Однажды я увидела существо, более близкое к ангельскому образу, нежели гермафродит из Брахма-Пури. Это случилось в Мадриде, в ресторане «Пуэрта-Серрада», где я обедала со своим ангельским другом. За соседним столиком сидели люди явно из мира мюзик-холла, которых обслуживал сам хозяин, расплываясь в подобострастии. Это были вульгарные, пошлые особы, вероятно, как и те эстрадные представления, которые они давали. Мое внимание привлек один из обедавших, и это оказалась бородатая девушка. Молодая женщина, худощавая, скромно одетая и мало говорившая своим красивым серьезным голосом, была вовсе не потешной, а возвышенной. До этого я видела только бородачек, которых показывают на ярмарках: полногрудых баб с толстыми спинами, нависающими над кромкой корсета, уродок, увешанных петлицами, нерях, обсыпанных розовой пудрой и ослепляющих стеклянной бижутерией; эти создания, напоминавшие балаганные трюки зубодеров и фарсы Табарена, вызывали у меня лишь тоску и отвращение. Но женщина из «Пуэрта-Серрада» привела меня в восторг. Красота ее жестов, чистота ее смуглого лица, обрамленного роскошной гривой, огонь ее глаз, рассеянно касавшихся меня взглядом, изящество худой груди и юношеской шеи восхищали меня до безумия. Когда женщина встала, я ждала, что она раскроет крылья, но она просто направилась за своими спутниками к выходу. Я заметила, что она низкого роста. Прежде чем переступить порог, женщина обернулась и удивленно взглянула на стену у меня за спиной. Я тоже обернулась. На стене ничего не было.
Такая вот бородатая женщина. В ресторанах иногда можно увидеть необычные вещи; чтобы в этом убедиться, достаточно вспомнить человека в черных перчатках. А для того чтобы вызывать неожиданный интерес у Ипполиты, достаточно беспрестанно будить ее любопытство. Загадки слетаются к ней, словно птицы к бросающему зерно. И тогда незнакомцы в самолете делают ей странные признания; она слышит необычные перебранки в соседнем гостиничном номере; обнаруживает между страницами ежегодника волнующие отрывки из писем; встречает дисгармоничные пары; находит диковинные предметы; ей звонят сумасшедшие, и ее сопровождают уродцы, как тот карлик в Лондоне, который упорно ходил за ней целую неделю, не отвечая на вопросы.
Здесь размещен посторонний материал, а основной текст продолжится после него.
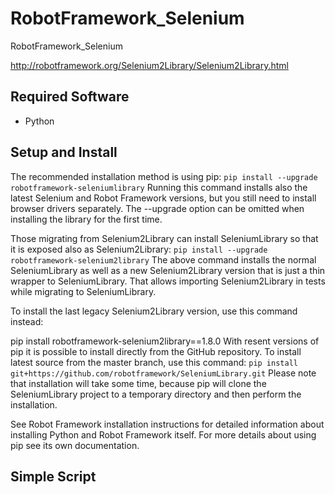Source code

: # RobotFramework_Selenium
RobotFramework_Selenium

http://robotframework.org/Selenium2Library/Selenium2Library.html

## Required Software
+ Python

## Setup and Install

The recommended installation method is using pip:
`
pip install --upgrade robotframework-seleniumlibrary
`
Running this command installs also the latest Selenium and Robot Framework versions, but you still need to install browser drivers separately. The --upgrade option can be omitted when installing the library for the first time.

Those migrating from Selenium2Library can install SeleniumLibrary so that it is exposed also as Selenium2Library:
`
pip install --upgrade robotframework-selenium2library
`
The above command installs the normal SeleniumLibrary as well as a new Selenium2Library version that is just a thin wrapper to SeleniumLibrary. That allows importing Selenium2Library in tests while migrating to SeleniumLibrary.

To install the last legacy Selenium2Library version, use this command instead:

pip install robotframework-selenium2library==1.8.0
With resent versions of pip it is possible to install directly from the GitHub repository. To install latest source from the master branch, use this command:
`
pip install git+https://github.com/robotframework/SeleniumLibrary.git
`
Please note that installation will take some time, because pip will clone the SeleniumLibrary project to a temporary directory and then perform the installation.

See Robot Framework installation instructions for detailed information about installing Python and Robot Framework itself. For more details about using pip see its own documentation.



## Simple Script
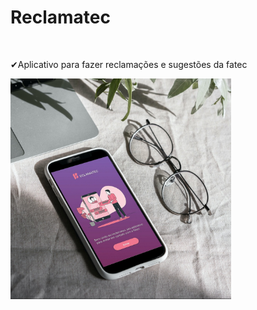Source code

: 
<h1 align="start">
    Reclamatec
</h1>

<br>

<p>✔Aplicativo para fazer reclamações e sugestões da fatec</p>

<p align="start">
  <img src=".github/smartk.jpg" width="70%">
</p>





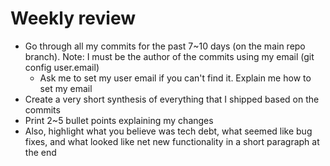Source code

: # Weekly review

- Go through all my commits for the past 7~10 days (on the main repo branch). Note: I must be the author of the commits using my email (git config user.email)
  - Ask me to set my user email if you can't find it. Explain me how to set my email
- Create a very short synthesis of everything that I shipped based on the commits
- Print 2~5 bullet points explaining my changes
- Also, highlight what you believe was tech debt, what seemed like bug fixes, and what looked like net new functionality in a short paragraph at the end
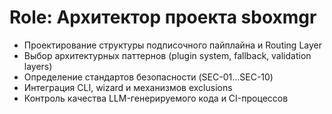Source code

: # Role: Архитектор проекта sboxmgr

- Проектирование структуры подписочного пайплайна и Routing Layer
- Выбор архитектурных паттернов (plugin system, fallback, validation layers)
- Определение стандартов безопасности (SEC-01...SEC-10)
- Интеграция CLI, wizard и механизмов exclusions
- Контроль качества LLM-генерируемого кода и CI-процессов 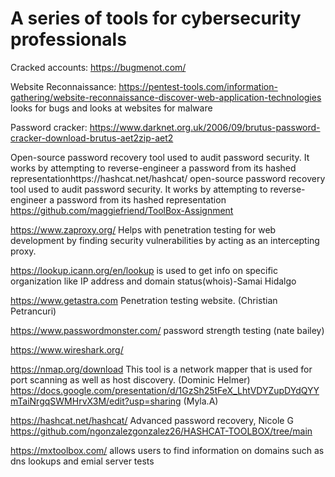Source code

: # A series of tools for cybersecurity professionals


  Cracked accounts: https://bugmenot.com/ 


  Website Reconnaissance: https://pentest-tools.com/information-gathering/website-reconnaissance-discover-web-application-technologies looks for bugs and looks at websites for malware 


  Password cracker: https://www.darknet.org.uk/2006/09/brutus-password-cracker-download-brutus-aet2zip-aet2


  Open-source password recovery tool used to audit password security. It works by attempting to reverse-engineer a password from its hashed representationhttps://hashcat.net/hashcat/  open-source password recovery tool used to audit password security. It works by attempting to reverse-engineer a password from its hashed representation
https://github.com/maggiefriend/ToolBox-Assignment


https://www.zaproxy.org/ Helps with penetration testing for web development by finding security vulnerabilities by acting as an intercepting proxy.


https://lookup.icann.org/en/lookup is used to get info on specific organization like IP address and domain status(whois)-Samai Hidalgo


https://www.getastra.com Penetration testing website. (Christian Petrancuri)

https://www.passwordmonster.com/ password strength testing (nate bailey)

https://www.wireshark.org/  

https://nmap.org/download This tool is a network mapper that is used for port scanning as well as host discovery. (Dominic Helmer)
https://docs.google.com/presentation/d/1GzSh25tFeX_LhtVDYZupDYdQYYmTaiNrgqSWMHrvX3M/edit?usp=sharing (Myla.A)

https://hashcat.net/hashcat/ Advanced password recovery, Nicole G https://github.com/ngonzalezgonzalez26/HASHCAT-TOOLBOX/tree/main

https://mxtoolbox.com/ allows users to find information on domains such as dns lookups and emial server tests
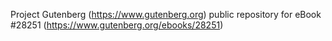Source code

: Project Gutenberg (https://www.gutenberg.org) public repository for eBook #28251 (https://www.gutenberg.org/ebooks/28251)
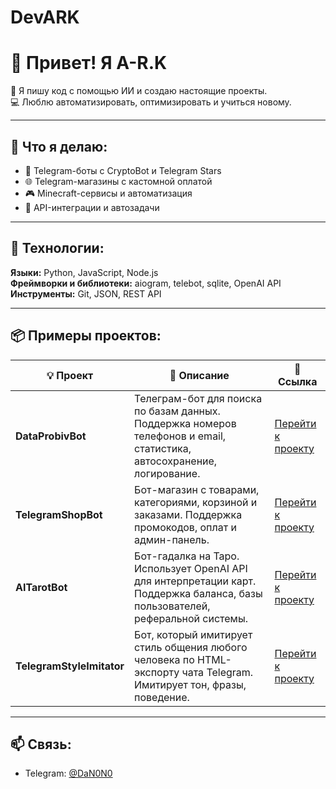 # DevARK
# 👋 Привет! Я A-R.K

🧠 Я пишу код с помощью ИИ и создаю настоящие проекты.  
💻 Люблю автоматизировать, оптимизировать и учиться новому.

---

## 🚀 Что я делаю:

- 🤖 Telegram-боты с CryptoBot и Telegram Stars  
- 🌐 Telegram-магазины с кастомной оплатой  
- 🎮 Minecraft-сервисы и автоматизация  
- 🤝 API-интеграции и автозадачи  

---

## 🧰 Технологии:

**Языки:** Python, JavaScript, Node.js  
**Фреймворки и библиотеки:** aiogram, telebot, sqlite, OpenAI API  
**Инструменты:** Git, JSON, REST API  

---

## 📦 Примеры проектов:

| 💡 Проект               | 🧾 Описание                                                                                           | 🔗 Ссылка                                         |
|-------------------------|------------------------------------------------------------------------------------------------------|--------------------------------------------------|
| **DataProbivBot**       | Телеграм-бот для поиска по базам данных. Поддержка номеров телефонов и email, статистика, автосохранение, логирование. | [Перейти к проекту](DataProbivBot/)             |
| **TelegramShopBot**     | Бот-магазин с товарами, категориями, корзиной и заказами. Поддержка промокодов, оплат и админ-панель. | [Перейти к проекту](TelegramShopBot/)           |
| **AITarotBot**          | Бот-гадалка на Таро. Использует OpenAI API для интерпретации карт. Поддержка баланса, базы пользователей, реферальной системы. | [Перейти к проекту](AITarotBot/)                |
| **TelegramStyleImitator** | Бот, который имитирует стиль общения любого человека по HTML-экспорту чата Telegram. Имитирует тон, фразы, поведение. | [Перейти к проекту](https://github.com/DevA-R-K/telegram-style-imitator)   |

---

## 📫 Связь:

- Telegram: [@DaN0N0](https://t.me/DaN0N0)
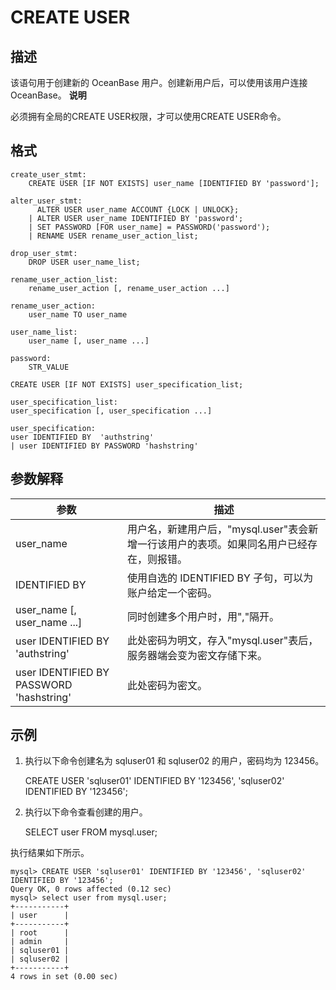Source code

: CREATE USER 
================================



描述 
-----------

该语句用于创建新的 OceanBase 用户。创建新用户后，可以使用该用户连接 OceanBase。
**说明**



必须拥有全局的CREATE USER权限，才可以使用CREATE USER命令。

格式 
-----------

    create_user_stmt:
        CREATE USER [IF NOT EXISTS] user_name [IDENTIFIED BY 'password'];
    
    alter_user_stmt:
          ALTER USER user_name ACCOUNT {LOCK | UNLOCK};
        | ALTER USER user_name IDENTIFIED BY 'password';
        | SET PASSWORD [FOR user_name] = PASSWORD('password');
        | RENAME USER rename_user_action_list;
    
    drop_user_stmt:
        DROP USER user_name_list;
    
    rename_user_action_list:
        rename_user_action [, rename_user_action ...]
    
    rename_user_action:
        user_name TO user_name
    
    user_name_list:
        user_name [, user_name ...]
    
    password:
        STR_VALUE
        
    CREATE USER [IF NOT EXISTS] user_specification_list;
    
    user_specification_list:
    user_specification [, user_specification ...]
    
    user_specification:
    user IDENTIFIED BY  'authstring'
    | user IDENTIFIED BY PASSWORD 'hashstring'



参数解释 
-------------



|                  **参数**                  |                       **描述**                       |
|------------------------------------------|----------------------------------------------------|
| user_name                                | 用户名，新建用户后，"mysql.user"表会新增一行该用户的表项。如果同名用户已经存在，则报错。 |
| IDENTIFIED BY                            | 使用自选的 IDENTIFIED BY 子句，可以为账户给定一个密码。                |
| user_name \[, user_name ...\]            | 同时创建多个用户时，用","隔开。                                  |
| user IDENTIFIED BY  'authstring'         | 此处密码为明文，存入"mysql.user"表后，服务器端会变为密文存储下来。            |
| user IDENTIFIED BY PASSWORD 'hashstring' | 此处密码为密文。                                           |



示例 
-----------

1. 执行以下命令创建名为 sqluser01 和 sqluser02 的用户，密码均为 123456。 




    CREATE USER 'sqluser01' IDENTIFIED BY '123456', 'sqluser02' IDENTIFIED BY '123456';



2. 执行以下命令查看创建的用户。




    SELECT user FROM mysql.user;



执行结果如下所示。

    mysql> CREATE USER 'sqluser01' IDENTIFIED BY '123456', 'sqluser02' IDENTIFIED BY '123456';
    Query OK, 0 rows affected (0.12 sec)
    mysql> select user from mysql.user;
    +-----------+
    | user      |
    +-----------+
    | root      |
    | admin     |
    | sqluser01 |
    | sqluser02 |
    +-----------+
    4 rows in set (0.00 sec)



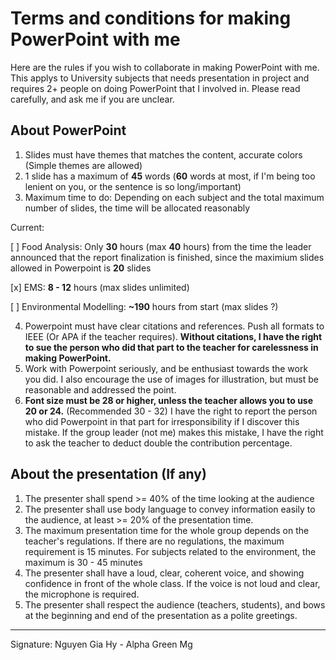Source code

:# Terms and conditions for making PowerPoint with me

Here are the rules if you wish to collaborate in making PowerPoint with me. This applys to University subjects that needs presentation in project and requires 2+ people on doing PowerPoint that I involved in. Please read carefully, and ask me if you are unclear.

## About PowerPoint

1. Slides must have themes that matches the content, accurate colors (Simple themes are allowed)
2. 1 slide has a maximum of **45** words (**60** words at most, if I'm being too lenient on you, or the sentence is so long/important)
3. Maximum time to do: Depending on each subject and the total maximum number of slides, the time will be allocated reasonably

Current:

[ ] Food Analysis: Only **30** hours (max **40** hours) from the time the leader announced that the report finalization is finished, since the maximium slides allowed in Powerpoint is **20** slides 

[x] EMS: **8 - 12** hours (max slides unlimited)

[ ] Environmental Modelling: **~190** hours from start (max slides ?)

4. Powerpoint must have clear citations and references. Push all formats to IEEE (Or APA if the teacher requires). **Without citations, I have the right to sue the person who did that part to the teacher for carelessness in making PowerPoint.**
5. Work with Powerpoint seriously, and be enthusiast towards the work you did. I also encourage the use of images for illustration, but must be reasonable and addressed the point.
6. **Font size must be 28 or higher, unless the teacher allows you to use 20 or 24.** (Recommended 30 - 32) I have the right to report the person who did Powerpoint in that part for irresponsibility if I discover this mistake. If the group leader (not me) makes this mistake, I have the right to ask the teacher to deduct double the contribution percentage.

## About the presentation (If any)
1. The presenter shall spend >= 40% of the time looking at the audience
2. The presenter shall use body language to convey information easily to the audience, at least >= 20% of the presentation time. 
3. The maximum presentation time for the whole group depends on the teacher's regulations. If there are no regulations, the maximum requirement is 15 minutes. For subjects related to the environment, the maximum is 30 - 45 minutes
4. The presenter shall have a loud, clear, coherent voice, and showing confidence in front of the whole class. If the voice is not loud and clear, the microphone is required.
5. The presenter shall respect the audience (teachers, students), and bows at the beginning and end of the presentation as a polite greetings.

---

Signature: Nguyen Gia Hy - Alpha Green Mg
Несмотря на близорукость, я все вижу, даже если получаю некоторые дополнительные объяснения лишь значительно позже. Так, я довольно поздно узнала правду о дяде, умершем в уборной. Отступление просто для справки: предметом его наслаждения была саговая щетка, pars pro toto[58] — рукоятка, обычно стоявшая в эмалированном горшке. Если он любил ею пользоваться, значит, щетка была старой, и от нее сильно разило. Поскольку другие его не устраивали, он всегда добивался, — причем вовсе не из-за скупости, - чтобы ему оставили ту, которую он любил. Он тосковал по эпохе архаичных гардеробов, где, как в поездах, небольшой поднос, потемневший от ржавчины и щелочного налета, откидывался с помощью педали над отверстием клоаки, куда выливали содержимое кувшина. Дядя, видимо, любил рыжеватые полосы, и эта пачкотня, несомненно, возрождала в глубине его души обонятельное пиршество деревенских отхожих мест: ароматы нагретой пихты, газеты и кала разливались в знойном воздухе летнего дня — старый затхлый запах земли, соломы и молока, древний, словно хлев, возможно, был для него средством связи с веками человеческого детства, какой-то компактной формой безопасности. Так или иначе, метлы будили в нем пленительные чувства, и в один сладострастный день его сердце не выдержало. Вспыхивающие толчки в груди, мощные удары и багровое падение в лимб — вот что он должен был ощущать. Потом его семья — моя семья — нашла его, с закатившимися глазами и отвисшей челюстью, повенчанного по самую перемычку с серой, жирной древесиной. Я плохо знала этого человека, но никогда не забуду картину, открывшуюся мне между дверью и наличником, никогда не забуду этой серой древесины, выходящей, будто серый клюв, из серой плоти, я слышу до сих пор шепот:
— Осторожно!.. Это не так легко...
А главное:
— О Господи, о Господи!...
Невидимая или почти невидимая, я наблюдала в дверях за невероятным высвобождением. Не знаю как и почему, но под покровом скандала я постигла тогда сокровеннейшую радость, огромное счастье этих двух сыновей, поддерживавших тело отца; я почувствовала, что это счастье облекало и украшало чудесной порфирой тот позор, который символизировала их метла, а также нечто, наконец, скомпрометировавшее вековой авторитет на заднем дворе иерархии.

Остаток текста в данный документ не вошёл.